I hear you. But the blurb doesnt bother me.

It's the lack of data and the choice of broker.


.


----------



## James Austin (28 January 2019)

an email exchange with IC.

*My email:*

_Would you consider offering Global Prime as a broker option? 
 They are an exceptional broker providing excellent liquidity, spreads etc.; see reviews.

 To be frank I cannot proceed with your current preferred broker._​
*IC reply:*

_OK we respect your decision.

However please understand that we are involved in professional arbitration trading. It has taken over 2 years to setup a bespoke global liquidity structure to accommodate our trading flow. We work very closely with ACCFX in this regard and this is certainly not a "rinse and repeat" operation. There is currently over $180m under management in real funds on this structure and it is unlikely that you will find anything that matches our offer elsewhere. We are trading within the understood flow limitations of the LP's we work with and it requires inside knowledge and a very sophisticated structure to do what we are doing. We have worked closely with ACCFX and we personally are happy with their service which is exceptional, despite anything you may read to the contrary.

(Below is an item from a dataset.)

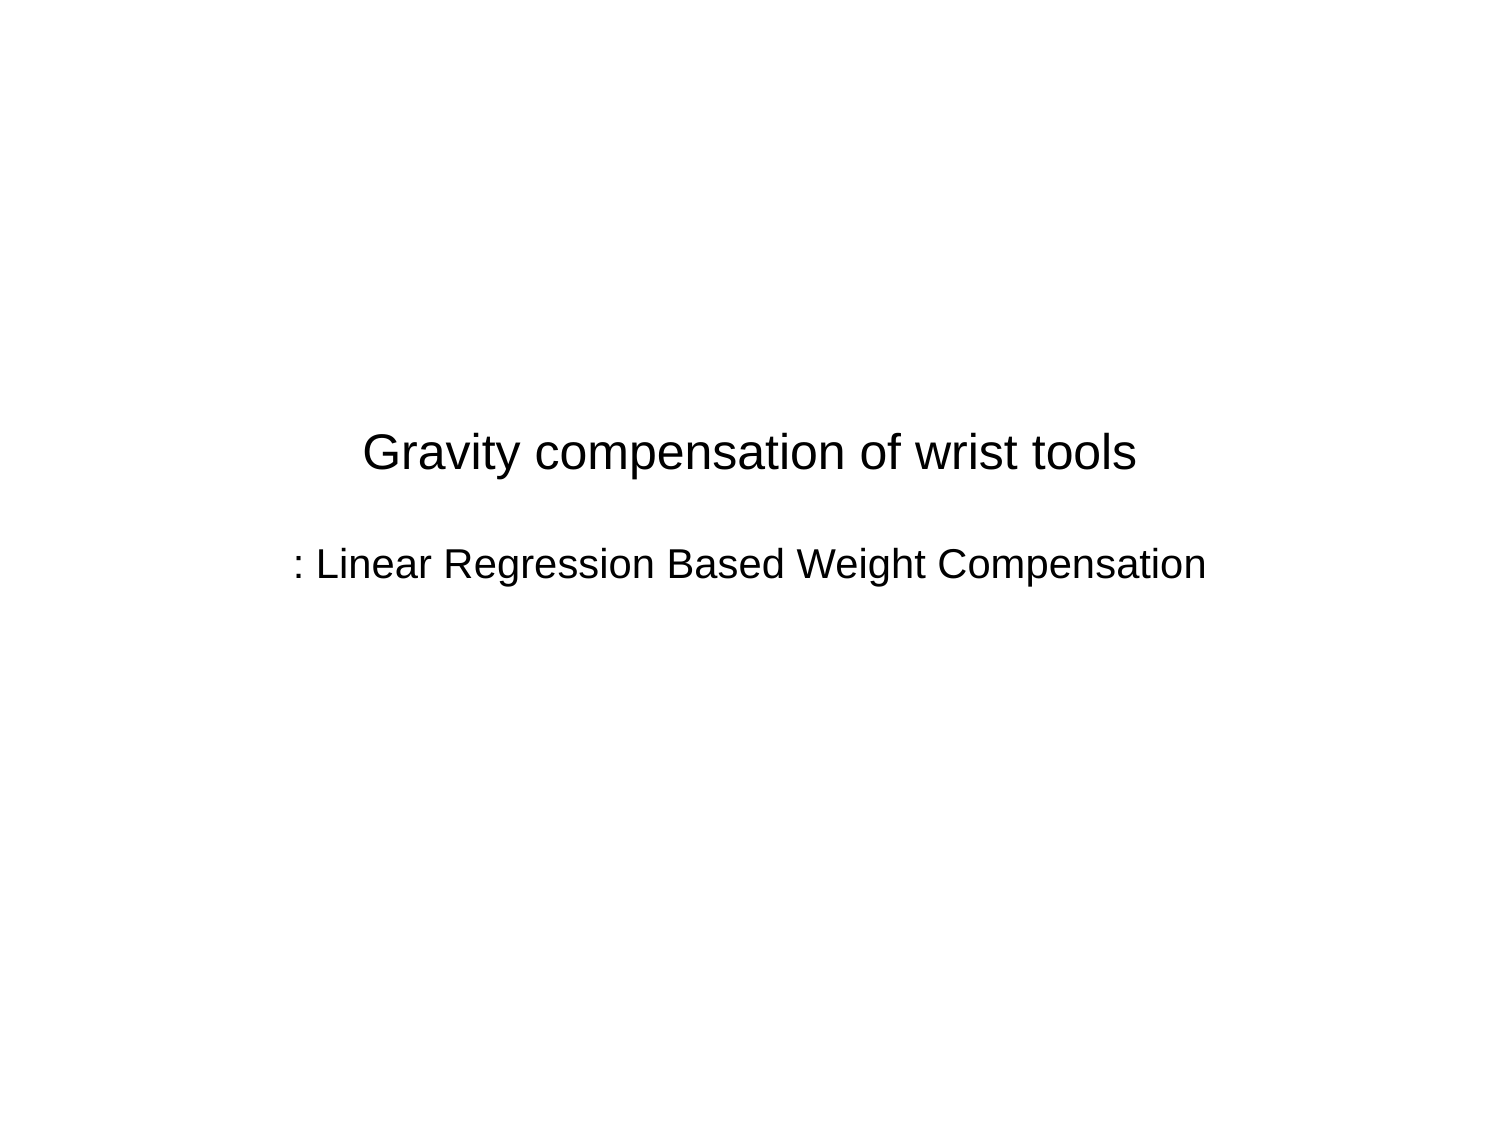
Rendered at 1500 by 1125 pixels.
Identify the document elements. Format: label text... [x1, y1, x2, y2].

text_box Gravity compensation of wrist tools [244, 411, 1256, 487]
text_box : Linear Regression Based Weight Compensation [244, 529, 1256, 595]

Although Global Prime has an excellent reputation, it would take a great deal of additional dedicated additional testing to determine if our strategy would be effective there, added to which we would need to cultivate internal relationships with both the broker and the liquidities. This is is not something we are seeking to do at the current time.

We are happy to answer any further questions you may have, otherwise we wish you every success in your trading journey._​

$180m! Sounds terrific, but the statement has actually increased my doubt.
Where are the audited accounts substantiating the statement?
Why isnt there more historical data?
Where is the flood of internet chat about the fund?
etc etc


.


----------



## IFocus (28 January 2019)

JA its a scam hang around markets long enough you will see hundreds of these


----------



## kahuna1 (28 January 2019)

Oh get a real Galah !!

I love this one so much its my new picture !!


----------



## James Austin (29 January 2019)

IFocus said:


> JA its a scam hang around markets long enough you will see hundreds of these




Yes, I have seen the light. 



.


----------



## James Austin (29 January 2019)

kahuna1 said:


> Oh get a real Galah !!
> 
> I love this one so much its my new picture !!





Your bird is not as good as his. 


.


----------



## kahuna1 (29 January 2019)

Ohhh ...

yous so unkind ... mine is totally fake ... and does not poop or make noise !!


----------



## freebird54 (30 April 2019)

Reminds me of Goldsky I warned everyone about


----------